┌─ Teks Bacaan
Antara Ramadan dan Aku di Sepuluh Hari Pertama


Yaa anta/i
Jazakumullah khairan telah menyambutku dengan suka cita dari sebelum aku hadir di hidupmu.
Kau ucapkan rindu dan sesekali menyedandungkannya
Setiap posting-an medsosmu tergambar jelas akan kerinduan itu
Aku, dan aku, selalu saja kau sebut
Sebegitu rindukah dirimu terhadapku?

***
Waiyyaki sahabat....
Aku memang rindu padamu.  Rindu akan suasana yang kau buat meriah setiap harinya
Tak hanya meriah, hari-hari bersamamu membuat aku selalu saja merenungi setiap jengkal kehidupan yang telah Allah beri padaku
Siang ataupun malam, keduanya memiliki kesan yang berbeda. Siang mengajarkanku untuk menahan diri dari setiap sudut, sudut yang akan menjungkalkan aku ke dalam golongan yang merugi.
Mulut yang tak henti mengunyah ini harus rela diam sejenak untuk menjaga rasa lapar lebih lama dari biasanya, hingga waktu berbuka tiba.
Dan lidah ini yang berjasa dalam gunjingan atau makian akan ditahan oleh kalimat pujian terhadap-Nya

Kemudian malam menceritakan tentang sesuatu yang tak kudapat dari siang. Meski aku bebas untuk makan, kesibukan bersamamu telah membuatku lupa dan terus mengingat-Nya.

***
Iyakah?
└─
┌─ Data untuk Ditinjau
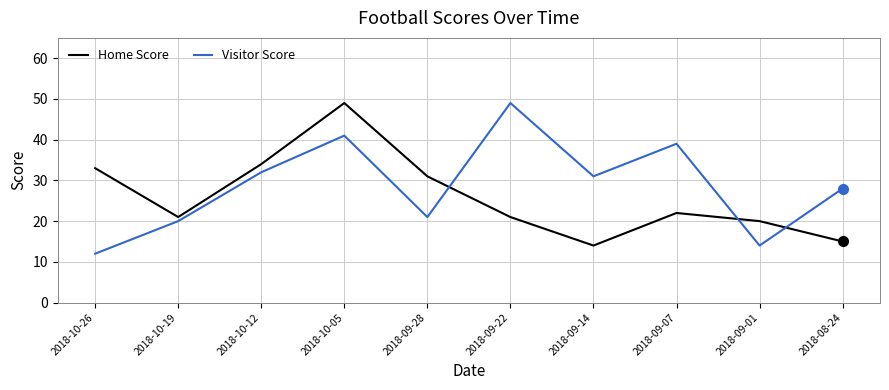

True or false: Home Score and Visitor Score cross at least once.

True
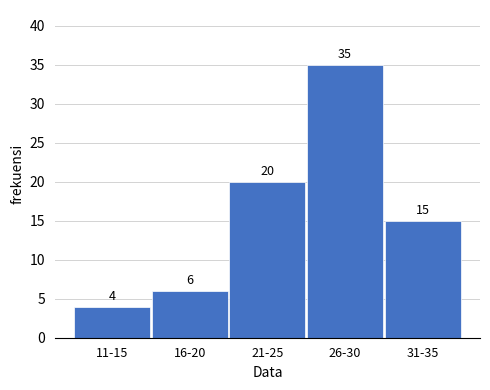

Reading left to right, extract all data points from this chart.

11-15=4	16-20=6	21-25=20	26-30=35	31-35=15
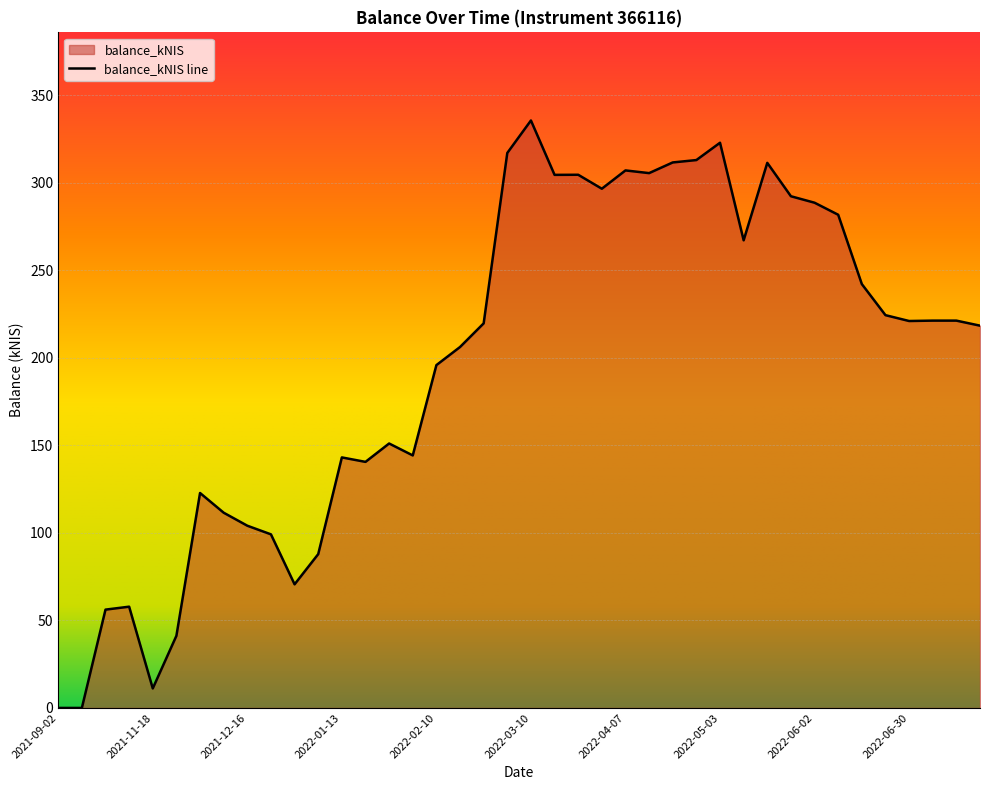

Rank the categories by value from highest to lowest.

2022-03-10, 2022-05-03, 2022-03-03, 2022-04-28, 2022-04-20, 2022-05-19, 2022-04-07, 2022-04-14, 2022-03-24, 2022-03-16, 2022-03-31, 2022-05-26, 2022-06-02, 2022-06-09, 2022-05-12, 2022-06-16, 2022-06-23, 2022-07-07, 2022-07-14, 2022-06-30, 2022-02-24, 2022-07-21, 2022-02-17, 2022-02-10, 2022-01-27, 2022-02-03, 2022-01-13, 2022-01-20, 2021-12-02, 2021-12-09, 2021-12-16, 2021-12-23, 2022-01-06, 2021-12-30, 2021-11-11, 2021-11-04, 2021-11-25, 2021-11-18, 2021-09-02, 2021-10-28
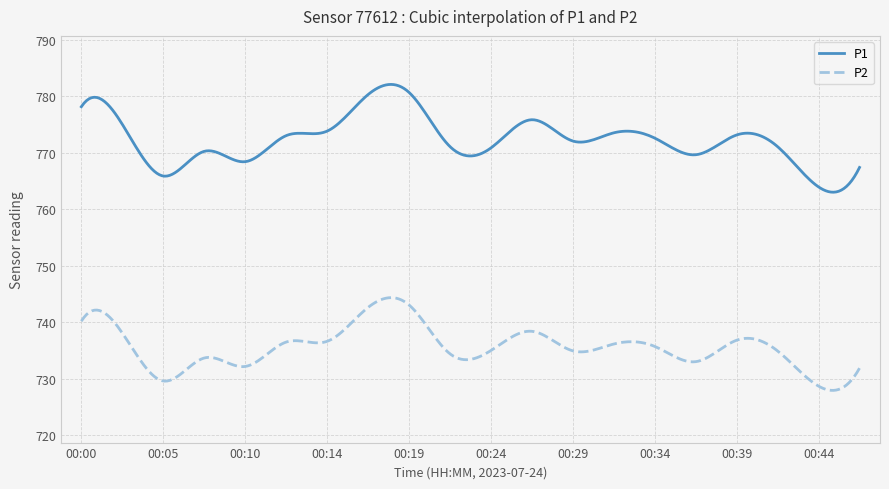

Which series has the largest total across all categories?

P1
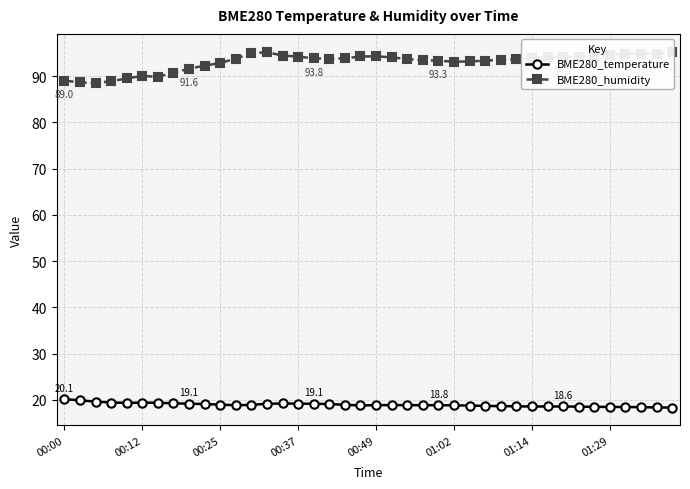

True or false: BME280_temperature has more than 2 points higher than both neighbors.

True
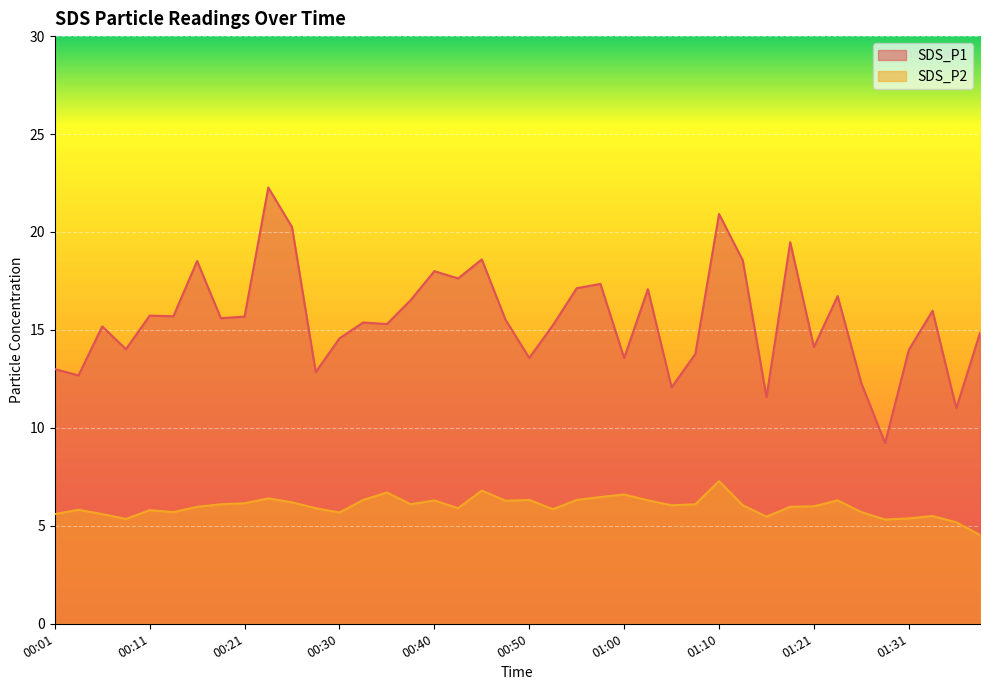

Which label corresponds to the largest value in the chart?

00:23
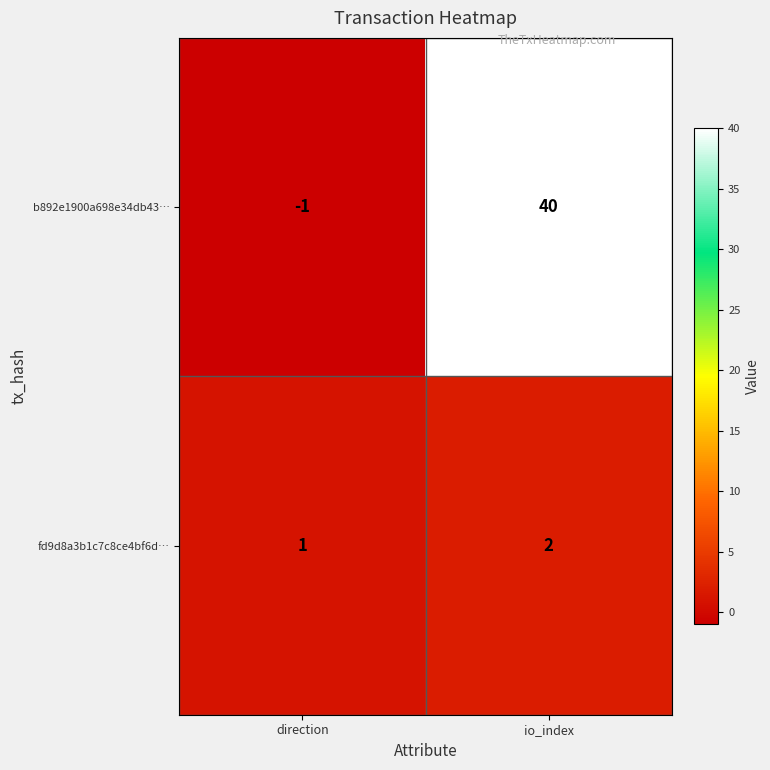

Rank the series at io_index from lowest to highest value.

fd9d8a3b1c7c8ce4bf6d…, b892e1900a698e34db43…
└─
## Soal yang Dikerjakan
- a) Laporkan setiap baris dalam entri yang memuat kata "Which", dengan membedakan huruf besar dan huruf kecil.
- b) Lanjutkan teks tentang Ramadan mulai dari kalimat terakhir yang ditampilkan.

## Hasil Pengerjaan
- a)
Which series has the largest total across all categories?
Which label corresponds to the largest value in the chart?

- b)
Lalu sebanyak apa ibadah yang telah kamu lakukan di sepuluh hari pertama? Puasa, sudahkah kamu menjaga apa yang dilarang selama menjalankan puasa?
Tadarus, sudah berapa lembar interaksimu dengan Alquran?
Sholat, sudah berapa rakaat yang kamu kerjakan?
Sedekah, seberapa banyak harta yang kau bagikan ke mereka yang membutuhkan?
Silaturahmi, sudahkah kau bertegur sapa dengan teman-temanmu walaupun hanya bertanya kabar?
Sudahkah???
Aku harap kau tak bercanda dengan kerinduanmu saat itu.  Rindu yang kau umbar di setiap medsosmu agar semua orang tahu bahwa rindu itu ada.
Ingatlah bahwa, aku terus berjalan. Sepuluh hari pertama baru saja berlalu, lalu diikuti sepuluh hari berikutnya dan sampai di penghujung sehingga kita akan berpisah lagi untuk sementara, hanya saja aku tak bisa menjamin dirimu. Apakah nanti kita akan bertemu lagi atau kau hilang dalam kenangan saja.

***
Kuharap juga begitu. Semoga rindu ini tetap sama terhadapmu. Bukan sekadar rindu yang diumbar tapi sebenar-benarnya rindu.
Tak perlulah aku menunjukkan kepada dunia tentang kisah itu. Karena itu adalah rahasia antara aku dan Tuhanku. Dunia tak berhak mengetahuinya.
Aku takut. Jika dunia tahu maka dua celah yang siap menerkamku, yaitu kesombongan atau rendah diri. Kesombongan akan mudah masuk ketika pujian-pujian datang dari dunia, pun cacian dan hinaan yang diberi dunia akan menjadikanku rendah diri dan putus asa akan rahmat-Nya.
Aku tak ingin itu terjadi, maka dengan diamku dalam keheningan. Kan kubuat sebagai penghalang/pembatas agar aku tidak terlalu dalam jatuh dalam khilaf.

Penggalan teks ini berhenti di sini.